Matt Cooke and his ilk will never change

Tyson Barrie. Ann Heisenfelt/AP

Years ago I covered triple-A baseball. Father’s Day was coming up, a Sunday afternoon game when they let all the Dads in for free, and my boss asked for a nice weekend read out of the clubhouse of a team called the Edmonton Trappers, then the top farm club of the California Angels. So I found a relief pitcher who was far from his family in Venezuela. He had a wife and two daughters, and missed them dearly in the days before Skype. I lathered it up as best I could, and the story of separation on Father’s Day had ’em weeping on Sports front.

I covered the game that Sunday and as I was leaving the park I looked over to the players’ exit, and there was our heartbroken Father of the Year, hopping into a convertible holding two girls, neither of whom looked very Venezuelan to me.

The moral of the story is that talk is cheap, and reporters are suckers for stories of love lost, homesick dads, and in the case of Matt Cooke, of hockey bad boys reformed.

Google “Matt Cooke Reformed” and right near the top is a piece by my mentor, Michael Farber of Sports Illustrated. The headline: Cooke Proves Change is Possible was tempered somewhat by Farber’s sarcastic lead, “Matt Cooke for Lady Byng.” It was hockey writer-speak for, “Boy, I’ll bet I’m going to regret writing this piece one day.” Many wrote on the same theme over the past 18 months or so, because it has been a story for that long. When a guy like Cooke—“suspended more often than disbelief,” as Farber so eloquently put it—cleans up his act, it’s a race against the clock to get the piece written before he messes up again.

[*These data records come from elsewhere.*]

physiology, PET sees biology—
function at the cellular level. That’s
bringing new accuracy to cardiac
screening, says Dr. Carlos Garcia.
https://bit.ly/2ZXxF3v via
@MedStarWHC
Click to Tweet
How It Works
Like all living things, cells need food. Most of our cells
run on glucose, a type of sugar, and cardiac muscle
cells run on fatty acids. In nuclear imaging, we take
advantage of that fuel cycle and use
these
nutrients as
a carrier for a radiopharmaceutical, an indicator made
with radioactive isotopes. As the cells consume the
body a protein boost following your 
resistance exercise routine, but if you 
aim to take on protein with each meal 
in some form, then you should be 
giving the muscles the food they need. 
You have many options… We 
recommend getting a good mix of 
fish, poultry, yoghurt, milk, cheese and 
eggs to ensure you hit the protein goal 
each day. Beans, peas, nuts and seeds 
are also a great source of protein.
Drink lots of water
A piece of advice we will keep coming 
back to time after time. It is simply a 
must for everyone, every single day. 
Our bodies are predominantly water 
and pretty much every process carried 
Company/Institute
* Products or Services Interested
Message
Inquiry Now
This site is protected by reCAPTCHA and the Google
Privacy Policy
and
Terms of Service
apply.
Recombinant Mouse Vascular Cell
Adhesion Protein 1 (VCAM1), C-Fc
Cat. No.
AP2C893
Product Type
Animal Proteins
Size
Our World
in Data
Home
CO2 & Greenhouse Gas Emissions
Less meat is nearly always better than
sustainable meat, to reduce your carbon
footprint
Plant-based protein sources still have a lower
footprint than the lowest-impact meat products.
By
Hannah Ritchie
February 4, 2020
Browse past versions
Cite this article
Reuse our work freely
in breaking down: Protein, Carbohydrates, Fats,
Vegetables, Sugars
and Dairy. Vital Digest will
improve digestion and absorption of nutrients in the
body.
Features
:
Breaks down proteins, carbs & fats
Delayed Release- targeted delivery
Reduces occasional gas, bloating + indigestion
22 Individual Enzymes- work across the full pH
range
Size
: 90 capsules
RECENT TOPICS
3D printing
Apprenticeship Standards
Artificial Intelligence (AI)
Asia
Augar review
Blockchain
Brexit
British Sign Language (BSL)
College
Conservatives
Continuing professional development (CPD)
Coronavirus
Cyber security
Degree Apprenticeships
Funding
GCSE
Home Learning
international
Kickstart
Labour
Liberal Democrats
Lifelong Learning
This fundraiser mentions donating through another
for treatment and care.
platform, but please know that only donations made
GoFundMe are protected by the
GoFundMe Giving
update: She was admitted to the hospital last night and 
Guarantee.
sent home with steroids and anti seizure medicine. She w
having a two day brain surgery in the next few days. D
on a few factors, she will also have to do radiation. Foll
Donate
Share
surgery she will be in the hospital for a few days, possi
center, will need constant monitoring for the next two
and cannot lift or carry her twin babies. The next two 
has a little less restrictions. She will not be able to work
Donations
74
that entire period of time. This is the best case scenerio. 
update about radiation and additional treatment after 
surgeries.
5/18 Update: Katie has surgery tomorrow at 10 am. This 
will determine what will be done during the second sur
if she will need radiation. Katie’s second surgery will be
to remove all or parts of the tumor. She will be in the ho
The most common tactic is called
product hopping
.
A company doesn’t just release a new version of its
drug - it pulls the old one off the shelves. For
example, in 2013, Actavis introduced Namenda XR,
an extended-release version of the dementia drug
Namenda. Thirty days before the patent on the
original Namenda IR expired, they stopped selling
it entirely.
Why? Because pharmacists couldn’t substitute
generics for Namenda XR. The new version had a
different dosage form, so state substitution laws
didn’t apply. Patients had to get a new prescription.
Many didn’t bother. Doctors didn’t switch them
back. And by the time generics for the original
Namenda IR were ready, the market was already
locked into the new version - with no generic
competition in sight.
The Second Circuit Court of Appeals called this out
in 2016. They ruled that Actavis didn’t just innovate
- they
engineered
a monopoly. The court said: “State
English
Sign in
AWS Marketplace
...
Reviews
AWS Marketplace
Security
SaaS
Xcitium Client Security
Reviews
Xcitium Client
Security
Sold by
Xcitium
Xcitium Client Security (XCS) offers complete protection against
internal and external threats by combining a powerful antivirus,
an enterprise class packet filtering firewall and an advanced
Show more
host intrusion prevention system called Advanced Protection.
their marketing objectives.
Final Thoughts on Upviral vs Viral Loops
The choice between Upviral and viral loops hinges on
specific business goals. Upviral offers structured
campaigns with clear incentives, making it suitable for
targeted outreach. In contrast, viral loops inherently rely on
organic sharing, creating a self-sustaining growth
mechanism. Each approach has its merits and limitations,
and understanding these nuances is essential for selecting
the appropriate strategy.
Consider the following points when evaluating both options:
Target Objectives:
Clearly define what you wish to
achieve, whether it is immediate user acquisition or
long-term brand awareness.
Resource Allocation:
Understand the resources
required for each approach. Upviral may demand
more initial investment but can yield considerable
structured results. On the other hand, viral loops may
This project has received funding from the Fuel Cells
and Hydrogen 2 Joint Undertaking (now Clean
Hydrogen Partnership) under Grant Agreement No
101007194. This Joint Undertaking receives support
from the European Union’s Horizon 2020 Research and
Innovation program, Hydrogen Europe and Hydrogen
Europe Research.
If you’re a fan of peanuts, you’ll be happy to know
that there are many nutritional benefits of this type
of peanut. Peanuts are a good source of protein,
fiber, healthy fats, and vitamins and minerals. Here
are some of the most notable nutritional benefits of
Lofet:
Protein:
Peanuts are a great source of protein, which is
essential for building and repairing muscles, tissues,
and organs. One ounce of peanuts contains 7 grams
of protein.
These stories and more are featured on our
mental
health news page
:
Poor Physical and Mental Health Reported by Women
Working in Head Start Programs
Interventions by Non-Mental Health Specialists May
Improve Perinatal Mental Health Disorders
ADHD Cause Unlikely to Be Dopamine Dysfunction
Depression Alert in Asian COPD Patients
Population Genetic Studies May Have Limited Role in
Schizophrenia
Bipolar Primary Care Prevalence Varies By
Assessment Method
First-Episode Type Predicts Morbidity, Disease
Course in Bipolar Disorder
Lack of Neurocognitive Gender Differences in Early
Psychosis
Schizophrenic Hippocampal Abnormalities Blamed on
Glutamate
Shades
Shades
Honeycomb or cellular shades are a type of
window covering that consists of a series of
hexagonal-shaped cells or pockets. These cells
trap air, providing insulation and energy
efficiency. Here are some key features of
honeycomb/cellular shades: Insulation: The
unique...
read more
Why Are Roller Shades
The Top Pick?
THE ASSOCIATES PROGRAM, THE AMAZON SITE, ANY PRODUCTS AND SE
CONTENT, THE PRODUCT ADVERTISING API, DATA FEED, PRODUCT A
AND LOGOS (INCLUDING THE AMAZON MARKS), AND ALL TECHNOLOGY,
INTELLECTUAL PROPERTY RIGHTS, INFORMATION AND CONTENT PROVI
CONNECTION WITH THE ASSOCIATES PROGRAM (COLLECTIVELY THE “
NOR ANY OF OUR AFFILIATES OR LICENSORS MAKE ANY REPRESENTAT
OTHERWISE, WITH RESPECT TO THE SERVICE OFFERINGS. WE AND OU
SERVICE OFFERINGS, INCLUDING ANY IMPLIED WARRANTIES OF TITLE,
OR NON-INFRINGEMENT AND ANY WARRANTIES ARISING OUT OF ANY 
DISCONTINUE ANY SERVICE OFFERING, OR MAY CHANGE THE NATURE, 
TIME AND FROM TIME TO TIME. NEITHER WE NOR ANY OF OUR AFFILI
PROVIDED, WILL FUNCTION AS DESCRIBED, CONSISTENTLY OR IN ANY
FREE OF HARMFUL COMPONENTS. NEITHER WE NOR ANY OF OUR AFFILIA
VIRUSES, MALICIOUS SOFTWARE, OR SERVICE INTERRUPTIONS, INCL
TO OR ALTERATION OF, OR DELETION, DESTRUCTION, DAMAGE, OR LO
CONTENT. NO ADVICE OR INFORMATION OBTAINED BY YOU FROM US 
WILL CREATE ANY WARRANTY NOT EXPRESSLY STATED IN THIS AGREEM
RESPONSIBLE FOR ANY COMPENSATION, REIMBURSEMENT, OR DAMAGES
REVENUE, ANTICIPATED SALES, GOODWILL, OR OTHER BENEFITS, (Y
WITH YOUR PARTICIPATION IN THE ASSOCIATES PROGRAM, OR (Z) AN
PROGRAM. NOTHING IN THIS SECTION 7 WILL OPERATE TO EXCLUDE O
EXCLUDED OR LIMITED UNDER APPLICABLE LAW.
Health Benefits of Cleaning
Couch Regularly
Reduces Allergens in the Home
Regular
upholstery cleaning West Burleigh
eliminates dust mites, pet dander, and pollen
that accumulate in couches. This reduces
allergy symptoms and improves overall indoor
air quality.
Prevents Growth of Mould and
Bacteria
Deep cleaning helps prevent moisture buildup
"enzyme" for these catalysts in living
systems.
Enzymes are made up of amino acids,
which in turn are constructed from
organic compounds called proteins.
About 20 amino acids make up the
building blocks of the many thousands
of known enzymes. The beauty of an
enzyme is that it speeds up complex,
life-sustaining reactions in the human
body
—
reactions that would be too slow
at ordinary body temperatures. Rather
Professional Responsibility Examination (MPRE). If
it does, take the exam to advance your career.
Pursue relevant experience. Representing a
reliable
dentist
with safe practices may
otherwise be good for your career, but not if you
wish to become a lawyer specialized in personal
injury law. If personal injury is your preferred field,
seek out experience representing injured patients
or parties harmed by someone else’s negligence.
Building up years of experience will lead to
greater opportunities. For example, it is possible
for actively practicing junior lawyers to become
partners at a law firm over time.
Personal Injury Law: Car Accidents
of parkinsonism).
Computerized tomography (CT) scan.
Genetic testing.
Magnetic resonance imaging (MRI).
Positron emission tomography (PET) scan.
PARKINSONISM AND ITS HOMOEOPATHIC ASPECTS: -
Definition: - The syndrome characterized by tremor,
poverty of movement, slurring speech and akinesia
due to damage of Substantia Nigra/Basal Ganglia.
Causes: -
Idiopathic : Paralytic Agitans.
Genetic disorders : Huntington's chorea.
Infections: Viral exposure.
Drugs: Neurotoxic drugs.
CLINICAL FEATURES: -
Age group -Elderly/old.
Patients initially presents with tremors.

Well, the clock just struck 12, and Tyson Barrie’s left knee is as intact a structure as my Father’s Day story turned out to be.

The “Cookie Monster” re-emerged in Minnesota Monday night, as if there was any doubt that a player suspended as often as Cooke—who ended Marc Savard’s career with a head shot—could forever change his stripes. The only question that remains is when we’ll be writing one of these columns about Raffi Torres, for whom the claims of transformation we’ve already heard in these playoffs are a tad premature. “Raffi’s a new man since he’s come to San Jose,” goes the refrain. Of course, he’s played only five games this regular season and 11 last season for the Sharks. As strong a believer as I am in the reclamation of the human soul, guys like Cooke and Torres never change.

Cooke has been a model citizen for some time. By my research, he’s been suspended six times but not since the 17-gamer—10 games and round one of the playoffs—he received for elbowing Ryan McDonagh in the head March 21, 2011. But, like the pit bull that hasn’t bitten anyone in years, Tyson Barrie inadvertently skated too near the food bowl Monday, and “Chomp!” The instincts kicked in for Cooke, whose stance is seen to be widening long before Barrie begins to avoid the hit.

In hockey parlance, Cooke’s wires crossed. He was late on the hit, and refused to abandon it. This wasn’t one of those plays where a defenceman is the last man back, and either he takes the puck carrier down or it’s a breakaway. There were three, perhaps four Wild teammates between the puck and the goal, but give the industrious Cooke credit here. He still likes to finish what he starts.

Barrie, the kind of player who actually sells tickets in the National Hockey League, is on the shelf for some period of time. (We won’t believe the Avalanche time line during a playoff series, any more than we’ll buy whatever defence Cooke brings to NHL disciplinarian Stephane Quintal’s office.) And, of course, the NHL Players’ Association will send out a representative or two in defence of Cooke, when what they should be doing is acting on behalf of Barrie and the other 885 union members and hide Cooke’s skates for good.

Of course, we’ve written that before too. It never really changes, does it?

Why should it? Matt Cooke never does.